Bee … honest: This is what happens when you mess with Walter Coats. You get picketed.

Coats said he, with his nephew Francisco Ruiz, delivered papers for The Sacramento Bee for exactly three weeks and four days. Sometimes, they would do three routes—or about 270 papers—in one morning.

Now, here’s a thing about the Bee and its parent McClatchy Co.: They pride themselves on getting papers to subscribers on time and on their doorsteps.

So, it doesn’t quite make sense to piss carriers off.

But on Coats’ first payday, he said, he received nothing. He needed to buy gas in order to continue driving the routes. He said he was told four different times that he would get paid, but then no check.

So, Coats and his nephew quit, and last week he made a sign and stood in front of the Beehive, on the corner of 21st and Q streets, during the morning commute. That’s where Bites found him, standing there as Bee employees walked by, crossing 21st Street from the parking lot to the building.

But Coats received little sympathy from the paper’s word-pushers. On one side of his sign, he’d written “The Bee is a joke.” On the other, “Sac, Bee lies to there workers.”

“You could’ve used a spell-check on your sign,” one flip Bee worker quipped.

About an hour-and-a-half into Coats’ protest, a manager came from Bee headquarters and gave the man his check. Well, actually the check was to nephew Ruiz—the Bee’s vice president of public affairs, Steve Weiss, denied that Coats ever worked for the Bee. Whoever’s name was on the check, Weiss said, “We pay all of our contractors in full and in a timely manner.”

Mr. Natural: Given the choice, Bites might—might—occasionally resist mini Oreos in favor of something healthier. But by the fluorescent lights of the nearest vending machine, Bites sees nothing but plastic packages full of fat, sugar and salt. That’s the same selection students see on campuses throughout California.

One local businessman would rather they look in and see mini natural-foods co-ops. Allen Gunderson used to be a substitute teacher and noticed that his students, if they ate at all, ate a lot of junk food. “If you give them real food,” he said, “it solves behavioral problems.”

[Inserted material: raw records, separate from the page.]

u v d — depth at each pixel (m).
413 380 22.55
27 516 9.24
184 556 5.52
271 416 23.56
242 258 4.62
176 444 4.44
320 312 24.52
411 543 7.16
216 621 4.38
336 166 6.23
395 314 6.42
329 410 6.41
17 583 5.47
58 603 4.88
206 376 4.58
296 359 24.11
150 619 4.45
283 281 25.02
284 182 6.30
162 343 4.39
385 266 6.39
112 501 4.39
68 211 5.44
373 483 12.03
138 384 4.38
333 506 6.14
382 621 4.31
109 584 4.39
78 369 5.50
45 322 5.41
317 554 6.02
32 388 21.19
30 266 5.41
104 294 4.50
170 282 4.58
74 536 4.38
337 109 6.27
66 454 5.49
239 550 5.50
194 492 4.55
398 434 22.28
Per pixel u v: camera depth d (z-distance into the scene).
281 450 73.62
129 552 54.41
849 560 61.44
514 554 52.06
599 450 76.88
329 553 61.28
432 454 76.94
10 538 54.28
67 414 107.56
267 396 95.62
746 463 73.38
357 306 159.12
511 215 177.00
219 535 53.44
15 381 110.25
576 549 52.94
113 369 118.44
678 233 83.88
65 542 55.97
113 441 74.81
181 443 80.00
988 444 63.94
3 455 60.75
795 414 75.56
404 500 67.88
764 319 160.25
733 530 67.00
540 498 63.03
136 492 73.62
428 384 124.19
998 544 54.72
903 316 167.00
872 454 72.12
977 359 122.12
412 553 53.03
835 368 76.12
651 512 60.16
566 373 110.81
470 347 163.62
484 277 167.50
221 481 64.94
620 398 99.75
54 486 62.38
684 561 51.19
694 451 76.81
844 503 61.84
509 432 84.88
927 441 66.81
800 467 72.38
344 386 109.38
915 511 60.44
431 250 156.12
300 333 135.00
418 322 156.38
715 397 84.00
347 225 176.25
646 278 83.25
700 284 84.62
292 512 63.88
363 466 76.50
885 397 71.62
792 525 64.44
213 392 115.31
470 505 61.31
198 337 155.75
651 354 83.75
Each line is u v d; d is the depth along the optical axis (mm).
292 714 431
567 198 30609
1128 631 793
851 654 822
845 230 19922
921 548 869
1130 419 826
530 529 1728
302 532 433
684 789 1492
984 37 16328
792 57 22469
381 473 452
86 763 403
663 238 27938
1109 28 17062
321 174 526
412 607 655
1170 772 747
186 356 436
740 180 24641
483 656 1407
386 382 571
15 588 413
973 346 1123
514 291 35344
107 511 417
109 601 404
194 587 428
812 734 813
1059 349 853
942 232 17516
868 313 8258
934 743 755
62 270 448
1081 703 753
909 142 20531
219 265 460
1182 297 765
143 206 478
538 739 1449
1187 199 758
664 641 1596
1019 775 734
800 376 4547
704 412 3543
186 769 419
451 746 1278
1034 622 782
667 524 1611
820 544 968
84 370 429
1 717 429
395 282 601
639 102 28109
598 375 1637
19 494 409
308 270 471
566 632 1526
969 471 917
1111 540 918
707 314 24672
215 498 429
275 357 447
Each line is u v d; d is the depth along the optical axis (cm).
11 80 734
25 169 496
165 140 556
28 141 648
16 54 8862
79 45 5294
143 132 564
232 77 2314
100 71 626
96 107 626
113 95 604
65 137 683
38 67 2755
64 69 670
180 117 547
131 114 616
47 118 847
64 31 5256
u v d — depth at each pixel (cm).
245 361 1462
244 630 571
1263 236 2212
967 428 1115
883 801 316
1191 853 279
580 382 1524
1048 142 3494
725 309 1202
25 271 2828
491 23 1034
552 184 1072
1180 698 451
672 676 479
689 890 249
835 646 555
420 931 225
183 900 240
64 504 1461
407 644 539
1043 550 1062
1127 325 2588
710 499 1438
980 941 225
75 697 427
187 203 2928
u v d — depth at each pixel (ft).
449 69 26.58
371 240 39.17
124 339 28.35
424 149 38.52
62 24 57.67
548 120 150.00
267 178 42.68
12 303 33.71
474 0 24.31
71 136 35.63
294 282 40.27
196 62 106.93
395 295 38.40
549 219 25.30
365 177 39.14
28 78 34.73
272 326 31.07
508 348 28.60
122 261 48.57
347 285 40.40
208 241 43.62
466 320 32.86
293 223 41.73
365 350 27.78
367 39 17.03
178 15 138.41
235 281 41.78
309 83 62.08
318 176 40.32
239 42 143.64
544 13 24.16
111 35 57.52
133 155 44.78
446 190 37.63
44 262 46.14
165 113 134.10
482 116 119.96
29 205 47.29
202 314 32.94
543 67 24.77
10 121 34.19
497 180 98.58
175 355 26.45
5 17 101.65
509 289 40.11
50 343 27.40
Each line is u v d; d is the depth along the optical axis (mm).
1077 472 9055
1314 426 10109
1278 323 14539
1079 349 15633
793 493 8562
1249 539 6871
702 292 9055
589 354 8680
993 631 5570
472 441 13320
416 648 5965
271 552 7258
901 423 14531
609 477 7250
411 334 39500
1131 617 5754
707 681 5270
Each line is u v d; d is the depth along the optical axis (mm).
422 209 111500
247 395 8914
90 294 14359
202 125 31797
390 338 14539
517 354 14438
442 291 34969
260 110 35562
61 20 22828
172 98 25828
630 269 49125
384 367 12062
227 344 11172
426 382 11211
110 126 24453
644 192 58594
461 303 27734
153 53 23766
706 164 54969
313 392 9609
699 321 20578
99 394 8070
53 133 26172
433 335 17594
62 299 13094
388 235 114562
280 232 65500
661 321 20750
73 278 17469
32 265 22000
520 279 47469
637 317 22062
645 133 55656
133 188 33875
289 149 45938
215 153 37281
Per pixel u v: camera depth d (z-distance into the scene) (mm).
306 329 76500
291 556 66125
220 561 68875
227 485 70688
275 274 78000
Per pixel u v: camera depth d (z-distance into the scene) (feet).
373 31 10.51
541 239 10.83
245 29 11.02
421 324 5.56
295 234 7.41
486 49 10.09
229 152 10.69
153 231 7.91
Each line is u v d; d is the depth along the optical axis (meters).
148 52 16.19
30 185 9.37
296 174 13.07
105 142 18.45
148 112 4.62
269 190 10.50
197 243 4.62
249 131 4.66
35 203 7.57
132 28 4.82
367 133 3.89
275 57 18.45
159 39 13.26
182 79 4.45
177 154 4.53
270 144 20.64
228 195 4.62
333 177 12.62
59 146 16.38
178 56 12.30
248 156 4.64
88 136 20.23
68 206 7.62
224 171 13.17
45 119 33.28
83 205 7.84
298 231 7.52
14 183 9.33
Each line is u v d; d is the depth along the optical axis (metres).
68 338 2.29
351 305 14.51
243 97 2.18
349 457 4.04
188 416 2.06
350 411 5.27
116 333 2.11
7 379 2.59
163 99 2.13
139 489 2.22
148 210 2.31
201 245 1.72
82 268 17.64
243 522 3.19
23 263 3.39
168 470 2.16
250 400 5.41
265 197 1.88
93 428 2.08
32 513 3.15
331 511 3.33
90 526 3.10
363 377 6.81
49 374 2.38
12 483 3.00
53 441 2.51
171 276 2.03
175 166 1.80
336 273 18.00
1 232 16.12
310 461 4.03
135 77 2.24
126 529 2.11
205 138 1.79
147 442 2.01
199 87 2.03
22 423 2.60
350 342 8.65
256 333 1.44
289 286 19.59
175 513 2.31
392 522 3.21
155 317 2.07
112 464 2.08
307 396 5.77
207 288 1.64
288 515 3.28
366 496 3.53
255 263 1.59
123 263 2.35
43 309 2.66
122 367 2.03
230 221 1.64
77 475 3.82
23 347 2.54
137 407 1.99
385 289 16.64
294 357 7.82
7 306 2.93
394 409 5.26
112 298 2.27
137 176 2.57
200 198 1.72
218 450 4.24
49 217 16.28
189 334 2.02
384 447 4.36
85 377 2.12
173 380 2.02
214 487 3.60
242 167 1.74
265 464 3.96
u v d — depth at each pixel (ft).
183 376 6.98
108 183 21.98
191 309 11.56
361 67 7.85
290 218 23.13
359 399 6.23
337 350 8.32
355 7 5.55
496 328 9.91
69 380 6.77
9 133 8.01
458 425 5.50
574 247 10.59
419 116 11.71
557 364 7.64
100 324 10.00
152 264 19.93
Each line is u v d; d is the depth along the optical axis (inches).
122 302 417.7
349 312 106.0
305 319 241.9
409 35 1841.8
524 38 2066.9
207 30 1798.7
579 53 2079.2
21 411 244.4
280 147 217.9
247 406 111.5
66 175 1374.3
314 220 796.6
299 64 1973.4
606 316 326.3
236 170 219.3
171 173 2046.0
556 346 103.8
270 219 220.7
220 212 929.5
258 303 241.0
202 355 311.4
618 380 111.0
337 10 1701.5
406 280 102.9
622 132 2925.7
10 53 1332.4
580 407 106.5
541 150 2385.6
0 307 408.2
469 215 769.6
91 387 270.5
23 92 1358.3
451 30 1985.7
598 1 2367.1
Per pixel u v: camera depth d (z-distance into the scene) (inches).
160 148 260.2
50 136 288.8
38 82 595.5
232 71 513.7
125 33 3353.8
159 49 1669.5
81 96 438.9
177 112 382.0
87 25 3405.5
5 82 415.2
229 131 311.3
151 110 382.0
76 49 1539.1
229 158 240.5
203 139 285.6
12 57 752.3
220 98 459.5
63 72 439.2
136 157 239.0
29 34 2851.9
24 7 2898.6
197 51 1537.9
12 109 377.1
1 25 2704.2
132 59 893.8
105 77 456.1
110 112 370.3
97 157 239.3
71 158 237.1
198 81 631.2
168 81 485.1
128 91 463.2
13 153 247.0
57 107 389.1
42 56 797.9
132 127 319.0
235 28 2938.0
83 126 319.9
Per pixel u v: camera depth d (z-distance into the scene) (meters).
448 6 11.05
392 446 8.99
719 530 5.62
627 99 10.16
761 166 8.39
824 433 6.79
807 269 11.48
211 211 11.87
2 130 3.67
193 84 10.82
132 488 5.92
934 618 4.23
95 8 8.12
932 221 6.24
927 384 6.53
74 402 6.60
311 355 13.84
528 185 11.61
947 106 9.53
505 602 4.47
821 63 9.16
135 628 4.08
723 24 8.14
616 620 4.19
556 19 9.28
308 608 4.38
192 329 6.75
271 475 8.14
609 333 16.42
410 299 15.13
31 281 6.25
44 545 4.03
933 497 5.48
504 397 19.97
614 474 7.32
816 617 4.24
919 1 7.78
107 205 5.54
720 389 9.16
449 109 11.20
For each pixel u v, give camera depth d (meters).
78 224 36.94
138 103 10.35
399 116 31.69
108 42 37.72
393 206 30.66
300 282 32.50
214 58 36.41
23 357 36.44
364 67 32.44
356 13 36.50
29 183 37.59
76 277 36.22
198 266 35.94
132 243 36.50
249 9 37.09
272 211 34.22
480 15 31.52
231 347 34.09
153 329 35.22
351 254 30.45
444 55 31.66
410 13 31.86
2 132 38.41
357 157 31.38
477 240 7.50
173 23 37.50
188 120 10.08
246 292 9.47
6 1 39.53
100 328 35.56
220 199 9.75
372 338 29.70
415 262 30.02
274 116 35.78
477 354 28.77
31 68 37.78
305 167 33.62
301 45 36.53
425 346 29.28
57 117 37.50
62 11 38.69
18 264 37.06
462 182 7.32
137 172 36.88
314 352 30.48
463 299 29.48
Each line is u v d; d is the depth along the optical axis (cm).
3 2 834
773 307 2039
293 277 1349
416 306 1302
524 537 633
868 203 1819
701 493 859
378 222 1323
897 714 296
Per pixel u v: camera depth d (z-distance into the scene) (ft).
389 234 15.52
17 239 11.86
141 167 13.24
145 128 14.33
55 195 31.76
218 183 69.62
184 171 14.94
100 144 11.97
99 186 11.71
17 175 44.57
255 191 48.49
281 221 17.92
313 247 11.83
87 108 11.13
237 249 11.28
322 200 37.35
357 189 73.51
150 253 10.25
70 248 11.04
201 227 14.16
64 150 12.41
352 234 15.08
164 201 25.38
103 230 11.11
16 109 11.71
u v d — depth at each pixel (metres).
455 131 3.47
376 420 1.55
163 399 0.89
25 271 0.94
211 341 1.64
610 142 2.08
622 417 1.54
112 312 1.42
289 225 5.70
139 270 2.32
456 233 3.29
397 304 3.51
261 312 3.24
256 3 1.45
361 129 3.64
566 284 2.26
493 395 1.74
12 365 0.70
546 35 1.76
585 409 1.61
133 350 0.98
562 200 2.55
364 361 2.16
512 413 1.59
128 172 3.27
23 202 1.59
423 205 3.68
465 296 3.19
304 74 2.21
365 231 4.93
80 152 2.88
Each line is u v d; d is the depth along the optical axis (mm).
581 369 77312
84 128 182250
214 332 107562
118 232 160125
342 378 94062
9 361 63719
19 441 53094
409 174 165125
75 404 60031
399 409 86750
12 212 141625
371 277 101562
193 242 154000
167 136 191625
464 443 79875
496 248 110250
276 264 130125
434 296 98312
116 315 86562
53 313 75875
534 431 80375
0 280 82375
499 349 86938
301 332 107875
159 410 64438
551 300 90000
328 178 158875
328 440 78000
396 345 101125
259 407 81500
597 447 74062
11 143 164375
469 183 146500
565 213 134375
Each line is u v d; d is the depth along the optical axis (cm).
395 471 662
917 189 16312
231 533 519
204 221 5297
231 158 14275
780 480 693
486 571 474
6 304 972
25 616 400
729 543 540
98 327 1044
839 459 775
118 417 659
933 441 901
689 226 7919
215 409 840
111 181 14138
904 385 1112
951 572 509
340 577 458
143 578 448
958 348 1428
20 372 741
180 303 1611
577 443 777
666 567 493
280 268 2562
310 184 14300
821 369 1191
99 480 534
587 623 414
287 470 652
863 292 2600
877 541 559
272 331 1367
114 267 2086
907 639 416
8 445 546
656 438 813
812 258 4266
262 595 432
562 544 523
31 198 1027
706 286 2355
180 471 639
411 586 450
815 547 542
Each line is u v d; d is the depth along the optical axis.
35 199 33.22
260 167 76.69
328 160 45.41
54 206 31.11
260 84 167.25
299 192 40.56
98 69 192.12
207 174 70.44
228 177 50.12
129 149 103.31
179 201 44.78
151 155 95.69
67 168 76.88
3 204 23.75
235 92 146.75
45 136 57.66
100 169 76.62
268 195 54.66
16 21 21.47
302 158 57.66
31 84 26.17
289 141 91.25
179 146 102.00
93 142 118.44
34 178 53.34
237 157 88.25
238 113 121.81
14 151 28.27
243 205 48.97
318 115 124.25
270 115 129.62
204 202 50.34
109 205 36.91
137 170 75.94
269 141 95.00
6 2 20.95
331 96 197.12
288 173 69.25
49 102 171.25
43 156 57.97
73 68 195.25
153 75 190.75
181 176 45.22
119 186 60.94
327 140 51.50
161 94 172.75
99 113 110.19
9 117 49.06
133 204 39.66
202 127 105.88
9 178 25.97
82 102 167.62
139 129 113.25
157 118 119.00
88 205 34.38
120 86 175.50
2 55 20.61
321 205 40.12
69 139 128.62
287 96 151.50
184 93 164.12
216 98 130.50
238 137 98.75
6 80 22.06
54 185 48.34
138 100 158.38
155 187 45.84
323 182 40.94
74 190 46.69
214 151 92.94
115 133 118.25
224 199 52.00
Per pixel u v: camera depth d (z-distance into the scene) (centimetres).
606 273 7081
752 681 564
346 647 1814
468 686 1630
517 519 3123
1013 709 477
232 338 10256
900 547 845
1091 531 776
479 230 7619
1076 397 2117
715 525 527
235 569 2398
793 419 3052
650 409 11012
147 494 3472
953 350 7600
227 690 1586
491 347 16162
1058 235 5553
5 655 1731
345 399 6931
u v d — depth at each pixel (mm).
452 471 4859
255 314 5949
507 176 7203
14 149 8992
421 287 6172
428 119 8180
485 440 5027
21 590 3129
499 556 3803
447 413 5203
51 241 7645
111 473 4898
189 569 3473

When his family moved from Los Angeles to Elk Grove, Gunderson found the New College of California’s green Master of Business Administration in sustainable enterprise. Gunderson was one of the very first students in the program.

Conventional thinking, he said, was that you can’t do green business without sacrificing profit. “We all came in thinking it must be possible.”

Gunderson didn’t finish his degree, but he did found EcoSnacks, a company that wants to fill vending machines with snacks “made without artificial ingredients, preservatives, or flavorings by socially and environmentally responsible companies.” The company’s mission: “help to change the snacking habits of the American public.”

Gunderson said he plans to bid this summer for a chance to fill machines in the Elk Grove and Sacramento City Unified School districts. Sacramento district representative Maria Lopez is interested, but until he gets a bite, EcoSnacks is still what Gunderson called a “concept in progress.”